Theatre UNB’s Buried Child bounces between engaging personal narratives and a family living in the fall-out of their regret. Dodge, played by Cody McKay, is the father figure rendered dependent and immobile in his seventies from years of working in the fields.
The family is living in the shadow of a terrible secret – one they’ve allowed to control them for 40 years. Buried Child is about the failures of the family unit and what happens when a family falls apart around one secret – all reacting in completely different ways.
McKay’s performance is petulant and crass, but forgiving at the right spots. He recognizes the family’s failures and is trying to die with a final shred of dignity. Still, he’s perpetually terrified of being left alone.

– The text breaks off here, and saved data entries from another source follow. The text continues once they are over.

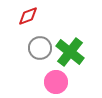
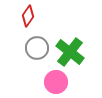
red diamond: rotated 35 degrees counterclockwise
gray circle: moved 3 px left
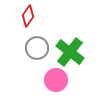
pink circle: moved 2 px up
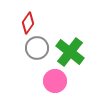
red diamond: moved 7 px down
pink circle: moved 1 px left, 1 px down
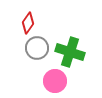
green cross: rotated 20 degrees counterclockwise
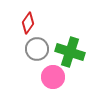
gray circle: moved 1 px down
pink circle: moved 2 px left, 4 px up
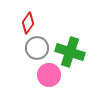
gray circle: moved 1 px up
pink circle: moved 4 px left, 2 px up
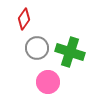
red diamond: moved 4 px left, 4 px up
pink circle: moved 1 px left, 7 px down
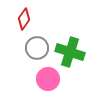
pink circle: moved 3 px up
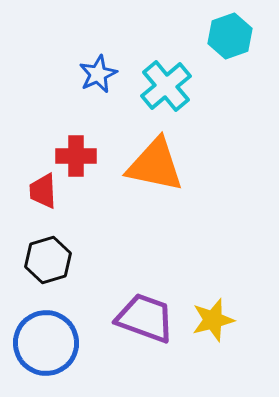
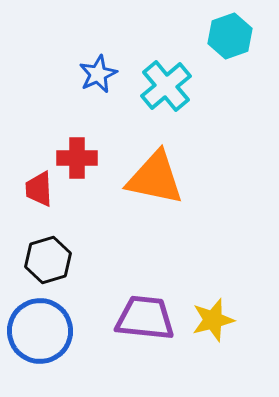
red cross: moved 1 px right, 2 px down
orange triangle: moved 13 px down
red trapezoid: moved 4 px left, 2 px up
purple trapezoid: rotated 14 degrees counterclockwise
blue circle: moved 6 px left, 12 px up
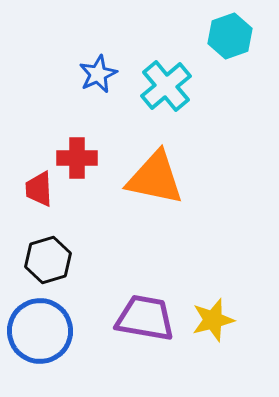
purple trapezoid: rotated 4 degrees clockwise
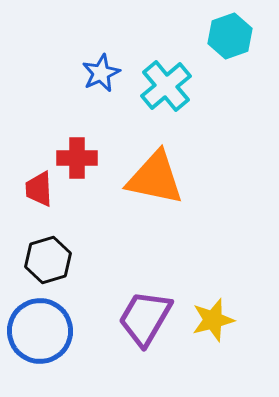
blue star: moved 3 px right, 1 px up
purple trapezoid: rotated 70 degrees counterclockwise
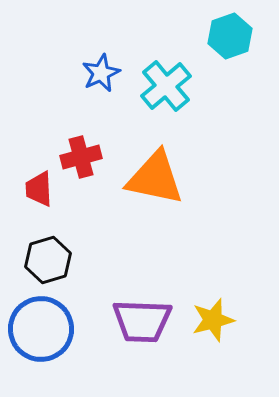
red cross: moved 4 px right, 1 px up; rotated 15 degrees counterclockwise
purple trapezoid: moved 3 px left, 3 px down; rotated 118 degrees counterclockwise
blue circle: moved 1 px right, 2 px up
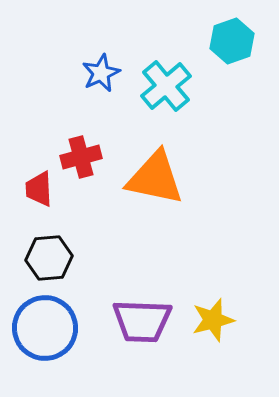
cyan hexagon: moved 2 px right, 5 px down
black hexagon: moved 1 px right, 2 px up; rotated 12 degrees clockwise
blue circle: moved 4 px right, 1 px up
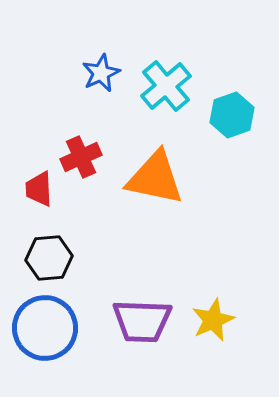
cyan hexagon: moved 74 px down
red cross: rotated 9 degrees counterclockwise
yellow star: rotated 9 degrees counterclockwise
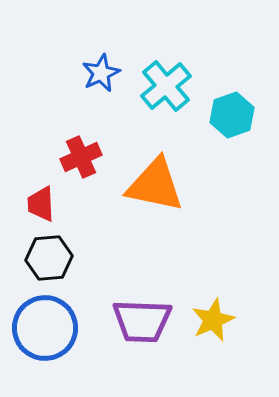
orange triangle: moved 7 px down
red trapezoid: moved 2 px right, 15 px down
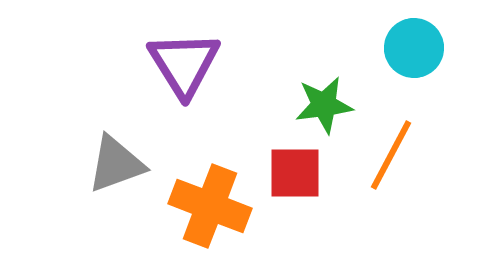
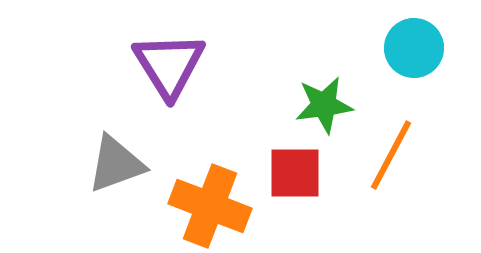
purple triangle: moved 15 px left, 1 px down
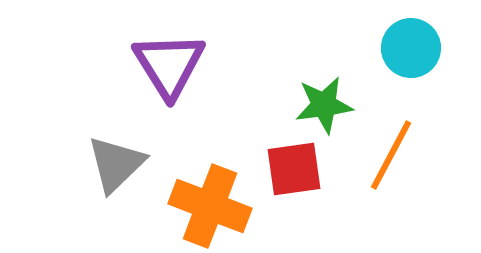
cyan circle: moved 3 px left
gray triangle: rotated 24 degrees counterclockwise
red square: moved 1 px left, 4 px up; rotated 8 degrees counterclockwise
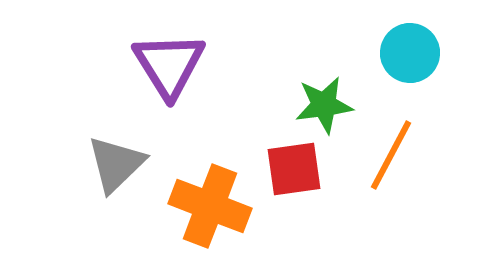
cyan circle: moved 1 px left, 5 px down
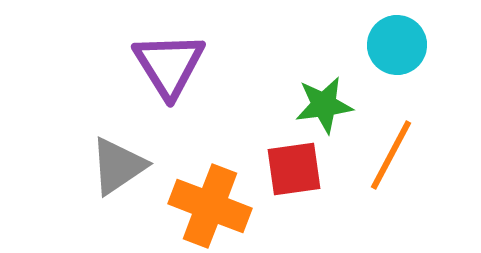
cyan circle: moved 13 px left, 8 px up
gray triangle: moved 2 px right, 2 px down; rotated 10 degrees clockwise
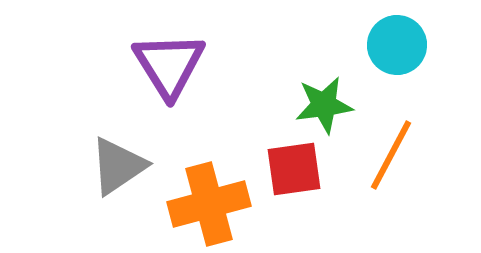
orange cross: moved 1 px left, 2 px up; rotated 36 degrees counterclockwise
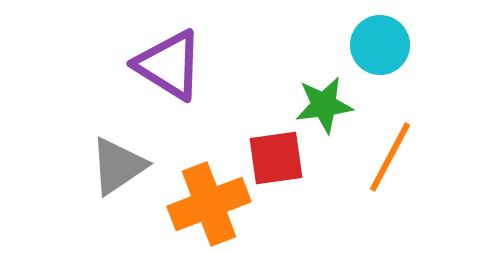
cyan circle: moved 17 px left
purple triangle: rotated 26 degrees counterclockwise
orange line: moved 1 px left, 2 px down
red square: moved 18 px left, 11 px up
orange cross: rotated 6 degrees counterclockwise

Ryan O’Toole also shines as Vince, the forgotten grandson. When he arrives, Vince’s family doesn’t recognize him, he’s been virtually forgotten. Lack of recognition sends him into an alcoholic binge that culminates in the last scene where the family must confront his anger and the secret they’ve been silently withholding for years.
Over the evening, you’ll watch a family’s relationship slowly writhe up and die because of a communication breakdown . They’ve all just drifted apart for thirty years, separately self-destructing over the same regret.
As Dodge says towards the end of the play, “everything was ruined by that one mistake.”
Every character is rendered impotent by something, left feeling useless. Whether it’s Bradley’s loss of a leg, Tilden’s silence, or Vince’s non-identity, they’re all wrecked.
Musically, director Len Falkenstein made a wise decision by having an original score for the play. Ian Goff’s lone acoustic guitar may give the music a bare-bones feel, but with recurring musical themes it gives the play a television feel, and completes this universe a little more coherently.
Buried Child is both linear and jumbled, a story that unfolds all at once, and over years. The main conflict of the play takes place through dialogue thirty years prior. An inauspicious introduction transitions to Vince’s return, but the second acts opens the next morning: the dawn of the last generation’s cycle.
Theatre UNB’s performance was smart, darkly humorous and eerily off-putting. The actors did well to portray the character’s deep-seeded secrets and will leave you feeling both indignant and piteous with their self-destructive insecurities.